Лишь восемь дней оставалось до страшной годовщины начала войны, уже целый год нам доставляли запасы дополнительного оружия, амуниции и невиданных мною ранее гранат. Напряжение в наших рядах стало невыносимым. Я был убежден, что на сей раз наши генералы не блефуют, что настоящие сражения начнутся днями, а может быть и часами.

Я ощущал близость моря. И если я хотел отмазаться от армии, то этот момент наступил.

Той ночью я покинул свою палатку и соскользнул по откосу рыхлого песка и гравия на берег. Задний карман был набит всей накопленной мною нерастраченной армейской платой. Солдаты всегда шутили, что эти бумажки ничего не стоят, но теперь я думал, что они наконец-то могут принести пользу. Я шел до рассвета, потом весь день прятался в густой растительности на крутом склоне к литорали, отдыхая как мог. Мой бодрствующий разум твердил наизусть названия островов.

В течении следующей ночи я ухитрился найти тропу, проложенную колесами грузовиков. Я понимал, что тропа армейская, поэтому следовал по ней с безмерной осторожностью, прячась при первых признаках движения. Я продолжал продвигаться по ночам, насколько возможно отсыпаясь днем.

К моменту, когда я добрел до одного из военных постов, я был уже в плохом физическом состоянии. Хотя мне удавалось найти воду, я ничего не ел уже четверо суток. Я во всех смыслах был истощен и готов сдаться.

Поблизости от гавани на узкой неосвещенной улочке, и не с первой попытки, а после нескольких часов рискованных поисков, я нашел здание, которое искал. Я вошел в бордель незадолго до рассвета, когда бизнес замирает, а большинство шлюшек спит. Они впустили меня и сразу же поняли тяжесть моего положения. Они же избавили меня от всех моих армейских денег.

***

Я оставался спрятанным в публичном доме в течении трех суток, восстанавливая силы. Они дали мне гражданскую одежду — несколько диковатую, как мне показалось, но у меня же не было опыта жизни в гражданском мире. Я не расспрашивал, откуда женщины взяли одежду, или кому она когда-то принадлежала. Долгими часами одиночества в крохотной комнатенке, я все время был в своей новой одежде, держа зеркало на расстоянии вытянутой руки, восхищаясь тем кусочком себя, что я мог увидеть в небольшом обломке стекла. Избавиться наконец от армейской формы, от ее плотной, грубой материи, от тяжелой паутины ремней, от громоздких нашлепок бронепластин, само по себе было похоже на свободу.

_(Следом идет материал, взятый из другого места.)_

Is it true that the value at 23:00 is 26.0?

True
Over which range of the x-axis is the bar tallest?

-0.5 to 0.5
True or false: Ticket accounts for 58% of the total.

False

Шлюшки поочередно наносили мне визиты по ночам.

В ранние часы четвертой ночи — ночи тысячелетнего миллениума войны — четверо шлюшек вместе с их жиголо-мужчиной отвели меня в гавань. Они на веслах отвезли меня довольно далеко в море, где в темных вздымающихся волнах за пределами мыса дожидалась моторка. Огней на борту не было, но в слабом свете от города я увидел, что на ее борту уже находятся несколько других мужчин. Они тоже были диковато одеты, в гофрированных рубашках, мягких шляпах, с золотыми браслетами, в вельветовых пиджаках. Они опирались на поручни и смотрели вниз на воду выжидающими глазами. Никто из них не взглянул на меня, никто не смотрел друг на друга. Никто никого не приветствовал, не узнавал. Деньги перешли из рук в руки, от шлюшек в моей лодке двум проворным молодым людям в темной одежде на моторке. Мне позволили взобраться на борт.

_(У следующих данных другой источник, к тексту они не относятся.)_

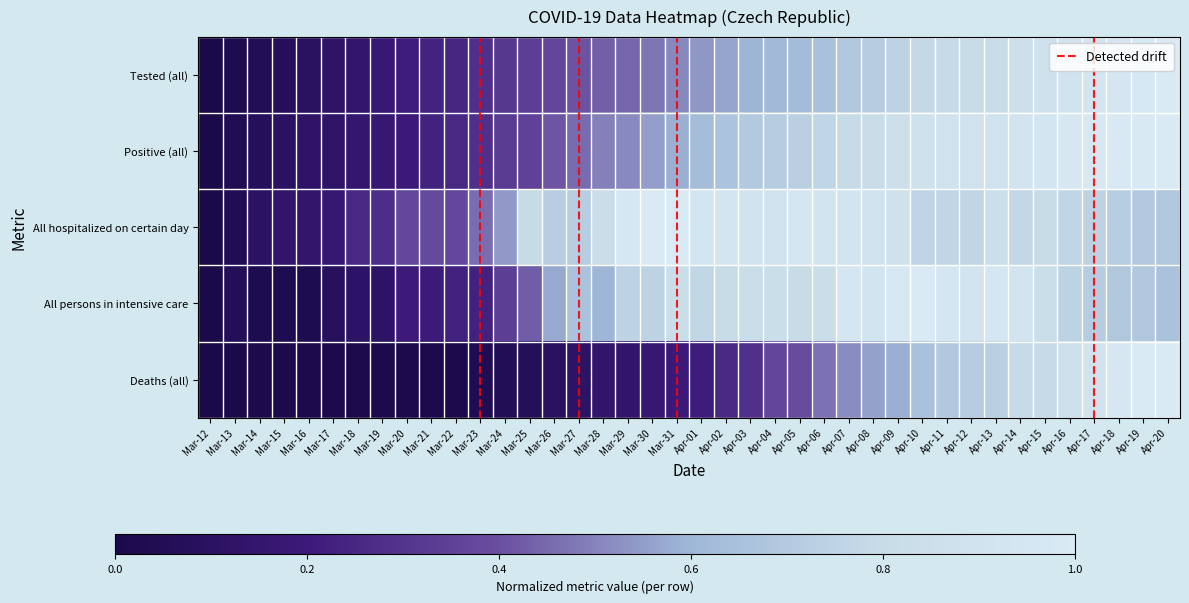

Which series changed the most between Mar-16 and Mar-17?

All persons in intensive care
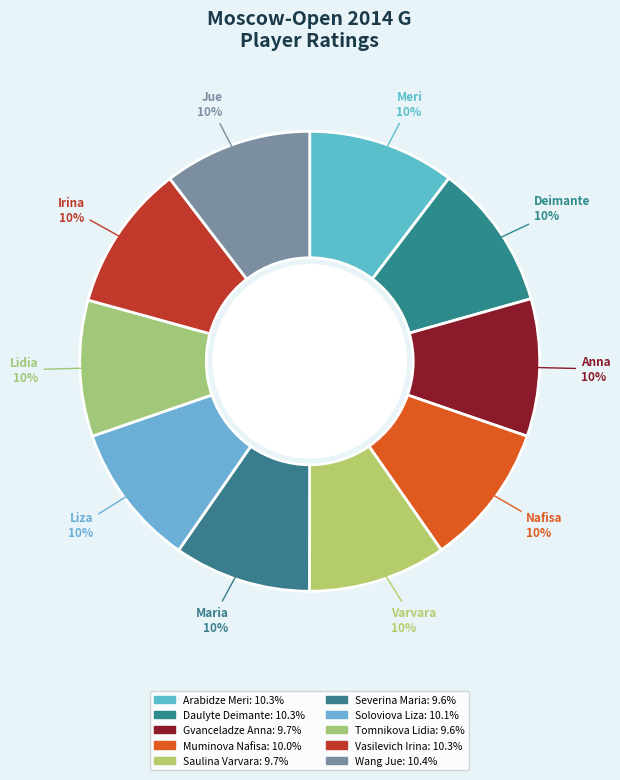

Count the number of slices in the pie.

10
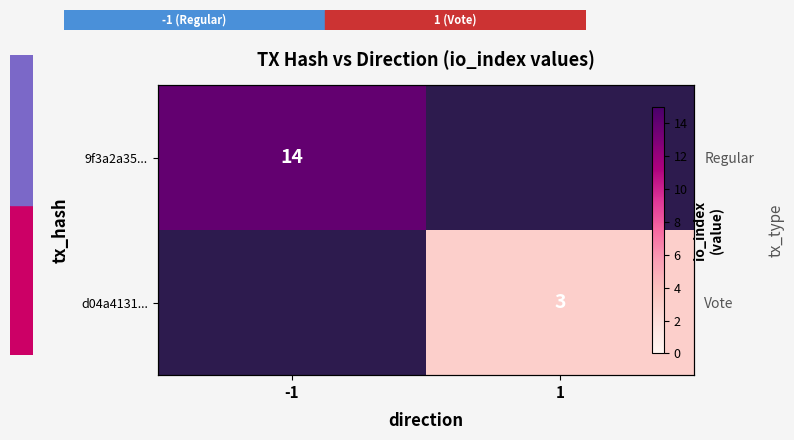

At which label is 9f3a2a35... closest to 7?

-1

Я втиснулся на палубе между другими мужиками, благодарный за тепло их прижатых ко мне тел. Гребная лодка ускользнула во тьму. Я смотрел в ее сторону, сожалея, что не могу остаться с этими молодыми распутницами. Я уже тосковал об их иссохших, переработавших телах, об их беззаботном, пылком искусстве.

Весь остаток ночи баркас дожидался на своей тихой позиции, команда поочередно принимала на борт других мужиков, забирая деньги и позволяя им самим находить место, где приткнуться. Мы продолжали молчать, глядя на палубу и дожидаясь отправки. Я немного подремал, но всякий раз, когда новые мужики всходили на борт, приходилось передвигаться, чтобы дать им место.

Якорь подняли перед рассветом и судно повернуло в море. Мы нагрузились тяжело и шли медленно. Как только мы вышли из-под защиты берега, на нас навалилась крутая погода и сильная зыбь, нос баркаса громоздко врезался в стену волны, зачерпывая воду при каждом кренящемся всплывании. Я быстро промок насквозь, проголодался, был напуган, измучен, и отчаянно желал достичь твердой земли.